🤖 AI Summary
Real conversational speech data for multi-speaker tasks—such as audio tagging, classification, and speaker identification—is scarce and expensive to annotate. Method: This paper proposes ConversaSynth, the first framework integrating multi-role large language model (LLM)-driven dialogue generation with high-fidelity text-to-speech (TTS) synthesis. It employs multi-role prompting, structured dialogue control, and topic-diverse sampling to generate end-to-end synthetic dialogue audio that is semantically coherent, speaker-discriminative, and acoustically natural. Contribution/Results: ConversaSynth jointly optimizes semantic consistency, speaker distinguishability, and speech naturalness. Experiments show that models trained on ConversaSynth-generated datasets achieve significantly improved downstream performance, with synthetic data approaching real conversations in both diversity and perceptual realism—establishing a new paradigm for high-quality synthetic data generation in low-resource multi-speaker speech tasks.
📝 Abstract
In this paper, we introduce ConversaSynth, a framework designed to generate synthetic conversation audio using large language models (LLMs) with multiple persona settings.
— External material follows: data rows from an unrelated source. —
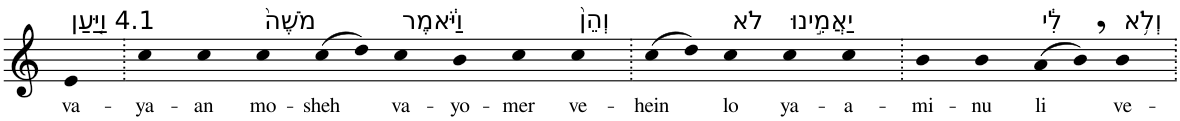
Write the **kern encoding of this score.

**kern	**text
*part1	*part1
*staff1	*staff1
*I"Piano	*
*I'Pno	*
*clefG2	*
*k[]	*
=1	=1
!LO:TX:a:t=4.1 וַיַּ֤עַן	!
!	!LO:LY:b
4e	va-
=2.	=2.
!	!LO:LY:b
4cc	-ya-
!	!LO:LY:b
4cc	-an
!LO:TX:a:t=מֹשֶׁה֙	!
!	!LO:LY:b
4cc	mo-
!	!LO:LY:b
(>8cc	-sheh
8dd)	.
!LO:TX:a:t=וַיֹּ֔אמֶר	!
!	!LO:LY:b
4cc	va-
!	!LO:LY:b
4b	-yo-
!	!LO:LY:b
4cc	-mer
!LO:TX:a:t=וְהֵן֙	!
!	!LO:LY:b
4cc	ve-
=3.	=3.
!	!LO:LY:b
(>8cc	-hein
8dd)	.
!LO:TX:a:t=לֹא	!
!	!LO:LY:b
4cc	lo
!LO:TX:a:t=יַאֲמִ֣ינוּ	!
!	!LO:LY:b
4cc	ya-
!	!LO:LY:b
4cc	-a-
=4.	=4.
!	!LO:LY:b
4b	-mi-
!	!LO:LY:b
4b	-nu
!LO:TX:a:t=לִ֔י	!
!	!LO:LY:b
(>8a	li
8b,)	.
!LO:TX:a:t=וְלֹ֥א	!
!	!LO:LY:b
4b	ve-
=.	=.
*-	*-
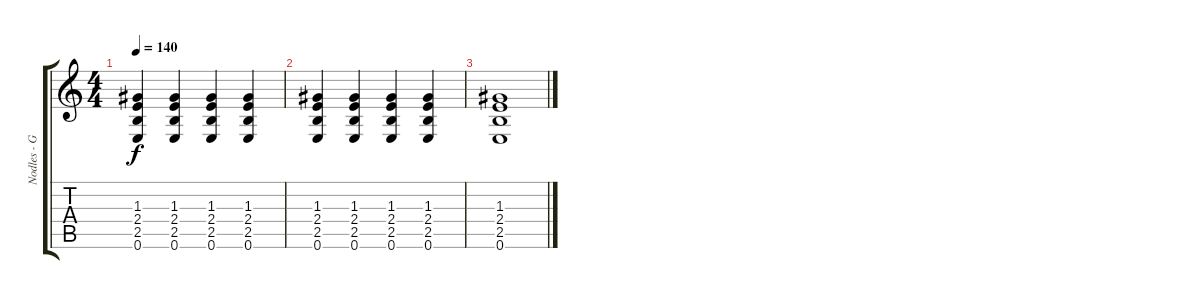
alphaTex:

\track ("Nodles - Guitarra" "Nodles - G") {instrument electricguitarclean}
\staff {score tabs}
\tuning (E4 B3 G3 D3 A2 E2) {hide}
\ts (4 4)
\tempo 140
\clef g2
\ks c
(1.3 2.4 2.5 0.6).4{dy f} (1.3 2.4 2.5 0.6).4 (1.3 2.4 2.5 0.6).4 (1.3 2.4 2.5 0.6).4 |
(1.3 2.4 2.5 0.6).4 (1.3 2.4 2.5 0.6).4 (1.3 2.4 2.5 0.6).4 (1.3 2.4 2.5 0.6).4 |
(1.3 2.4 2.5 0.6).1
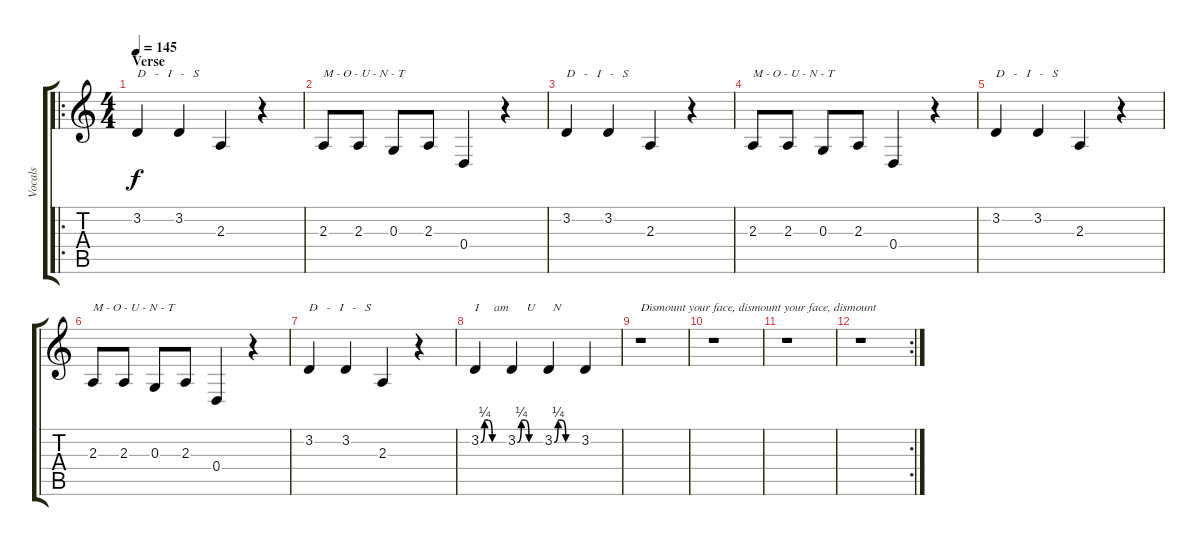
\track ("Vocals" "Vocals") {instrument clarinet}
\staff {score tabs}
\tuning (E4 B3 G3 D3 A2 E2) {hide}
\ro
\ts (4 4)
\section ("" "Verse")
\tempo 145
\clef g2
\ks c
3.2.4{txt "D   -   I   -   S" dy f} 3.2.4 2.3.4 r.4 |
2.3.8{txt "M - O - U - N - T"} 2.3.8 0.3.8 2.3.8 0.4.4 r.4 |
3.2.4{txt "D   -   I   -   S"} 3.2.4 2.3.4 r.4 |
2.3.8{txt "M - O - U - N - T"} 2.3.8 0.3.8 2.3.8 0.4.4 r.4 |
3.2.4{txt "D   -   I   -   S"} 3.2.4 2.3.4 r.4 |
2.3.8{txt "M - O - U - N - T"} 2.3.8 0.3.8 2.3.8 0.4.4 r.4 |
3.2.4{txt "D   -   I   -   S"} 3.2.4 2.3.4 r.4 |
3.2{be (custom 0 0 10 1 20 1 30 0 60 0)}.4{txt "I     am      U      N"} 3.2{be (custom 0 0 10 1 20 1 30 0 60 0)}.4 3.2{be (custom 0 0 10 1 20 1 30 0 60 0)}.4 3.2.4 |
r.1{txt "Dismount your face, dismount your face, dismount"} |
r.1 |
r.1 |
\rc 2
r.1
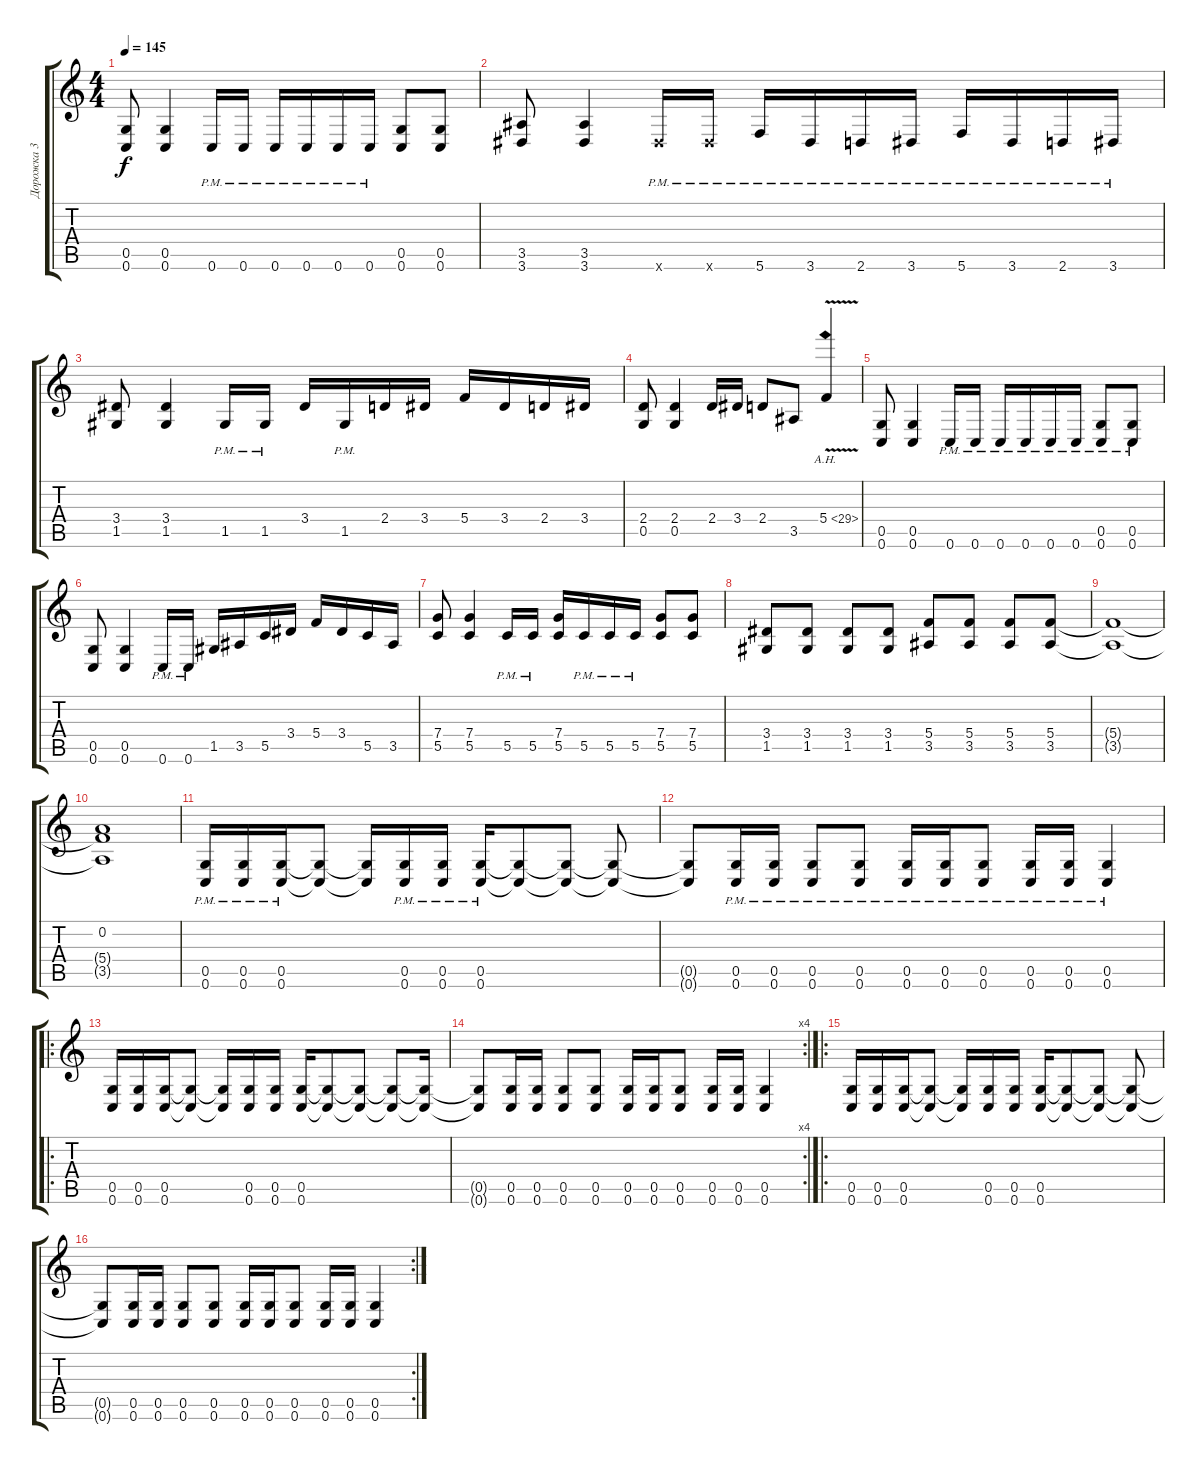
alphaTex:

\track ("Дорожка 3" "Дорожка 3") {instrument overdrivenguitar}
\staff {score tabs}
\tuning (D4 A3 F3 C3 G2 C2) {hide}
\ts (4 4)
\tempo 145
\clef g2
\ks c
(0.5 0.6).8{dy f} (0.5 0.6).4 0.6{pm}.16 0.6{pm}.16 0.6{pm}.16 0.6{pm}.16 0.6{pm}.16 0.6{pm}.16 (0.5 0.6).8 (0.5 0.6).8 |
(3.5 3.6).8 (3.5 3.6).4 3.6{pm x}.16 3.6{pm x}.16 5.6{pm}.16 3.6{pm}.16 2.6{pm}.16 3.6{pm}.16 5.6{pm}.16 3.6{pm}.16 2.6{pm}.16 3.6{pm}.16 |
(3.4 1.5).8 (3.4 1.5).4 1.5{pm}.16 1.5{pm}.16 3.4.16 1.5{pm}.16 2.4.16 3.4.16 5.4.16 3.4.16 2.4.16 3.4.16 |
(2.4 0.5).8 (2.4 0.5).4 2.4.16 3.4.16 2.4.8 3.5.8 5.4{ah 24 v}.4 |
(0.5 0.6).8 (0.5 0.6).4 0.6{pm}.16 0.6{pm}.16 0.6{pm}.16 0.6{pm}.16 0.6{pm}.16 0.6{pm}.16 (0.5 0.6{pm}).8 (0.5 0.6{pm}).8 |
(0.5 0.6).8 (0.5 0.6).4 0.6{pm}.16 0.6{pm}.16 1.5.16 3.5.16 5.5.16 3.4.16 5.4.16 3.4.16 5.5.16 3.5.16 |
(7.4 5.5).8 (7.4 5.5).4 5.5{pm}.16 5.5{pm}.16 (7.4 5.5).16 5.5{pm}.16 5.5{pm}.16 5.5{pm}.16 (7.4 5.5).8 (7.4 5.5).8 |
(3.4 1.5).8 (3.4 1.5).8 (3.4 1.5).8 (3.4 1.5).8 (5.4 3.5).8 (5.4 3.5).8 (5.4 3.5).8 (5.4 3.5).8 |
(5.4{t} 3.5{t}).1 |
(0.2 5.4{t} 3.5{t}).1 |
(0.5{pm} 0.6{pm}).16 (0.5{pm} 0.6{pm}).16 (0.5{pm} 0.6{pm}).16 (0.5{t} 0.6{t}).8 (0.5{t} 0.6{t}).16 (0.5{pm} 0.6{pm}).16 (0.5{pm} 0.6{pm}).16 (0.5{pm} 0.6{pm}).16 (0.5{t} 0.6{t}).8 (0.5{t} 0.6{t}).8 (0.5{t} 0.6{t}).8 |
(0.5{t} 0.6{t}).8 (0.5{pm} 0.6{pm}).16 (0.5{pm} 0.6{pm}).16 (0.5{pm} 0.6{pm}).8 (0.5{pm} 0.6{pm}).8 (0.5{pm} 0.6{pm}).16 (0.5{pm} 0.6{pm}).16 (0.5{pm} 0.6{pm}).8 (0.5{pm} 0.6{pm}).16 (0.5{pm} 0.6{pm}).16 (0.5{pm} 0.6{pm}).4 |
\ro
(0.5 0.6).16 (0.5 0.6).16 (0.5 0.6).16 (0.5{t} 0.6{t}).8 (0.5{t} 0.6{t}).16 (0.5 0.6).16 (0.5 0.6).16 (0.5 0.6).16 (0.5{t} 0.6{t}).8 (0.5{t} 0.6{t}).8 (0.5{t} 0.6{t}).8 (0.5{t} 0.6{t}).16 |
\rc 4
(0.5{t} 0.6{t}).8 (0.5 0.6).16 (0.5 0.6).16 (0.5 0.6).8 (0.5 0.6).8 (0.5 0.6).16 (0.5 0.6).16 (0.5 0.6).8 (0.5 0.6).16 (0.5 0.6).16 (0.5 0.6).4 |
\ro
(0.5 0.6).16 (0.5 0.6).16 (0.5 0.6).16 (0.5{t} 0.6{t}).8 (0.5{t} 0.6{t}).16 (0.5 0.6).16 (0.5 0.6).16 (0.5 0.6).16 (0.5{t} 0.6{t}).8 (0.5{t} 0.6{t}).8 (0.5{t} 0.6{t}).8 |
\rc 2
(0.5{t} 0.6{t}).8 (0.5 0.6).16 (0.5 0.6).16 (0.5 0.6).8 (0.5 0.6).8 (0.5 0.6).16 (0.5 0.6).16 (0.5 0.6).8 (0.5 0.6).16 (0.5 0.6).16 (0.5 0.6).4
The framework first creates diverse and coherent text-based dialogues across various topics, which are then converted into audio using text-to-speech (TTS) systems. Our experiments demonstrate that ConversaSynth effectively generates high-quality synthetic audio datasets, which can significantly enhance the training and evaluation of models for audio tagging, audio classification, and multi-speaker speech recognition. The results indicate that the synthetic datasets generated by ConversaSynth exhibit substantial diversity and realism, making them suitable for developing robust, adaptable audio-based AI systems.